→ **Data for the task**
※ ※ ※

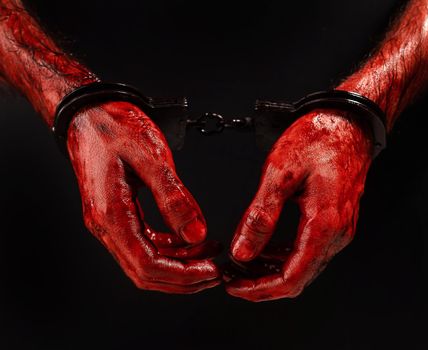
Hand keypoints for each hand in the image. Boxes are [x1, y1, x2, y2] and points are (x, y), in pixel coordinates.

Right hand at [66, 101, 220, 292]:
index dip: (183, 275)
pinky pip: (144, 244)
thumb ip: (173, 197)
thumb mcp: (151, 157)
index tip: (211, 271)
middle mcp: (106, 225)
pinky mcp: (117, 214)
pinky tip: (189, 239)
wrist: (90, 114)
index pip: (147, 265)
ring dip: (179, 264)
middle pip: (145, 272)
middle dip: (184, 278)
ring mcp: (109, 222)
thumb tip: (196, 233)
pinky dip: (169, 248)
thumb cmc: (115, 127)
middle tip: (215, 271)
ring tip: (209, 252)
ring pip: (145, 261)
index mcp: (110, 214)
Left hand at [225, 109, 373, 300]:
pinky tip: (265, 248)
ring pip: (302, 266)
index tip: (234, 287)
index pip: (291, 278)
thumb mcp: (280, 173)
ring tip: (243, 264)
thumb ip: (261, 216)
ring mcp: (338, 228)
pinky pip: (308, 250)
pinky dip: (283, 256)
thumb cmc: (319, 138)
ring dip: (271, 271)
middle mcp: (336, 233)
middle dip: (262, 283)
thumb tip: (243, 251)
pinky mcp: (334, 220)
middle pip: (297, 278)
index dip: (259, 290)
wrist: (348, 123)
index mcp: (324, 224)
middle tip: (233, 277)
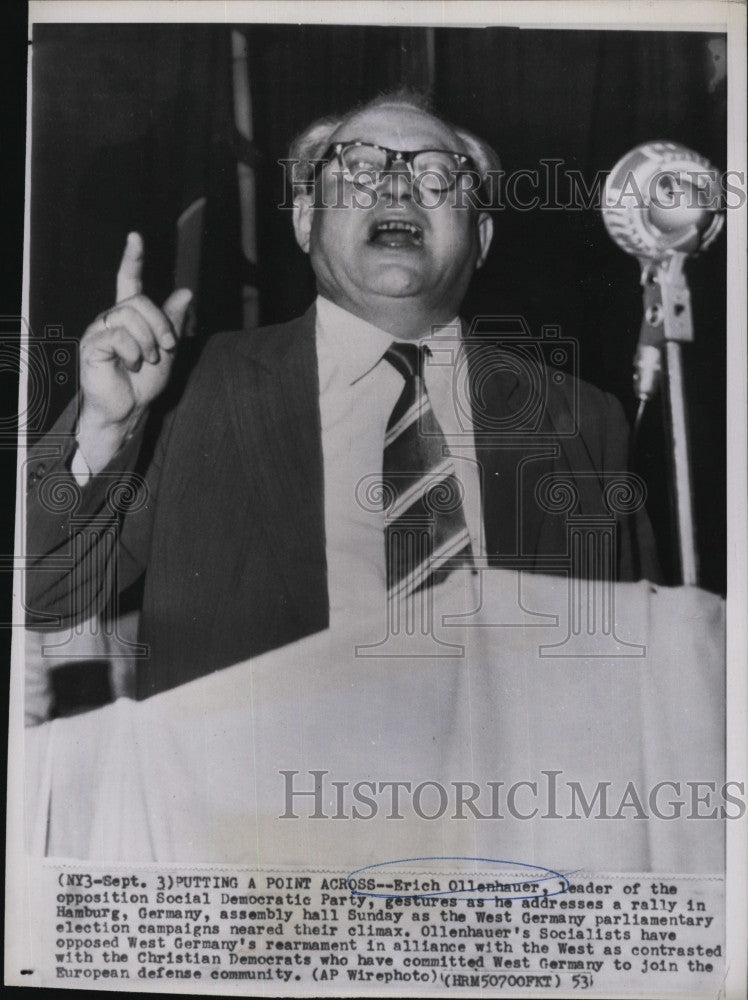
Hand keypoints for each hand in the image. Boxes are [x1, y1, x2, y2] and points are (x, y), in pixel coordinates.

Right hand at [77, 233, 191, 471]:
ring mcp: (99, 330)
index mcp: (128, 317)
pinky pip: (118, 335)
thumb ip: (174, 322)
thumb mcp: (167, 350)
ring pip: (129, 315)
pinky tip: (132, 365)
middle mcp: (111, 318)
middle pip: (138, 301)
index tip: (136, 237)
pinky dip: (133, 351)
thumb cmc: (144, 382)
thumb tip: (186, 292)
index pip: (128, 280)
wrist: (129, 409)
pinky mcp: (91, 345)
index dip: (132, 259)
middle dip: (160, 323)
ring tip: (147, 360)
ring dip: (148, 340)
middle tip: (168, 347)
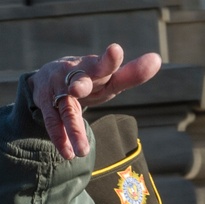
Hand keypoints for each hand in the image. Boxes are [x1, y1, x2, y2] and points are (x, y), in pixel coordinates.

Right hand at [29, 43, 161, 159]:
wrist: (47, 77)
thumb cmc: (89, 78)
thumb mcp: (109, 78)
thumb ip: (131, 74)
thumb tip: (157, 59)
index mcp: (95, 69)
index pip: (105, 65)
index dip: (110, 59)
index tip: (115, 50)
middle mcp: (75, 76)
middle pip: (80, 80)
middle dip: (79, 84)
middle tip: (77, 89)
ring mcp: (59, 90)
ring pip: (67, 110)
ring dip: (73, 129)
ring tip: (82, 151)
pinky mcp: (47, 104)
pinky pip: (53, 122)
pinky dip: (61, 138)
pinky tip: (69, 153)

※ ※ ※

→ **Try it**
Copy out the material above exactly; the images stay out.

→ **Written answer**
Hand keypoints for each hand in the image. Boxes are [x1, y1, x2, y2] and points are (x, y), in pixel coordinates.

Right hand at [66, 101, 220, 292]:
index dip: (183, 275)
pinky pip: (144, 244)
thumb ip: (173, 197)
thumb mcp: (151, 157)
index tip: (211, 271)
middle mcp: (106, 225)
pinky mcp: (117, 214)
pinky tip: (189, 239)
wrist: (90, 114)
index pip: (147, 265)
ring dip: (179, 264)
middle pip: (145, 272)
middle dip: (184, 278)
ring mcp: (109, 222)
thumb tip: (196, 233)
pinky dip: (169, 248)
thumb cmc: (115, 127)
middle tip: (215, 271)
ring tip: (209, 252)
ring pip: (145, 261)
index mcp: (110, 214)
Left hand at [225, 109, 373, 300]:
pinky tip: (265, 248)
ring pip: (302, 266)
index tip: (234, 287)
index pip: (291, 278)
thumb mcp: (280, 173)
ring tip: (243, 264)
thumb ip: (261, 216)
ring mcp: (338, 228)
pinky pip: (308, 250)
pinky dip: (283, 256)
thumb cmc: (319, 138)
ring dip: (271, 271)
middle mcp: (336, 233)
middle dip: (262, 283)
thumb tip: (243, 251)
pinky mcp: (334, 220)
middle pip: (297, 278)
index dip: (259, 290)
wrist: (348, 123)
index mcp: (324, 224)
middle tip: (233, 277)
Hand keypoints for each hand in the image. Boxes are [x1, y1, x2, y2] and points are (x, y), in pixel coordinates.

Right hand at [77, 233, 191, 471]:
ring mcp: (99, 330)
index mcp: (128, 317)
pinky pip: (118, 335)
thumb ip: (174, 322)
thumb mcp: (167, 350)
ring pip: (129, 315)
pinky tip: (132, 365)
middle mcp: (111, 318)
middle pip: (138, 301)
index tip: (136, 237)
pinky dip: (133, 351)
thumb cmc: (144, 382)
thumb tip: (186, 292)
index pip: (128, 280)
wrist: (129, 409)
pinky mcp: (91, 345)
index dip: (132, 259)
middle dip: (160, 323)
ring tip: (147, 360)
ring dip: (148, 340)
middle tip: (168, 347)
Hand keypoints for each hand in the image. Boxes are [x1, y1, x2, y2] and points are (x, y), in pixel coordinates.

Right hand at [29, 43, 161, 159]:
wrist: (47, 77)
thumb cmc: (89, 78)
thumb mcp: (109, 78)
thumb ip: (131, 74)
thumb tip: (157, 59)
index mcp: (95, 69)
index pip: (105, 65)
index dip: (110, 59)
index tip: (115, 50)
middle mcp: (75, 76)
middle pip: (80, 80)
middle dip: (79, 84)
middle tip: (77, 89)
ring mcp: (59, 90)
ring pip: (67, 110)
ring dip: (73, 129)
ring tip: (82, 151)
pinky mcp: (47, 104)
pinky pip: (53, 122)
pinky dip: (61, 138)
pinky tip: (69, 153)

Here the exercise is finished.